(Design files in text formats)
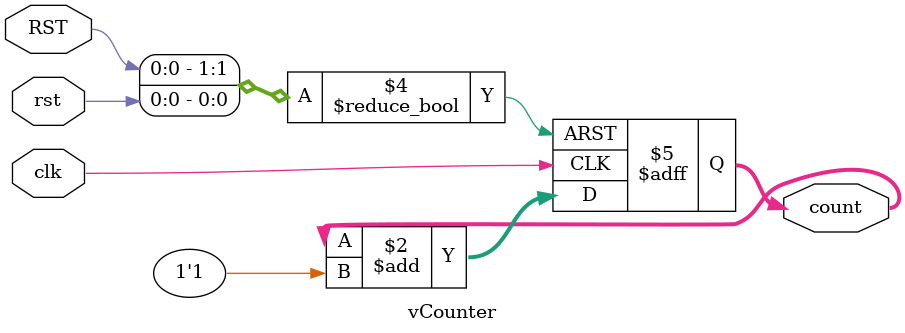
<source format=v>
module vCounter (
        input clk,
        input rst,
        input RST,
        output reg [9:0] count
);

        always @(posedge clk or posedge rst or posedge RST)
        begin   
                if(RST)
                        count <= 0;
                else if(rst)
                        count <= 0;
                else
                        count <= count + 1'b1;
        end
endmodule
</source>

What to work on:
Can you quote exactly the lines from the one containing "else if(rst)" through the last line of the records above, and nothing else?

Completed exercise:
                else if(rst)
                        count <= 0;
                else
                        count <= count + 1'b1;
        end
endmodule
</source>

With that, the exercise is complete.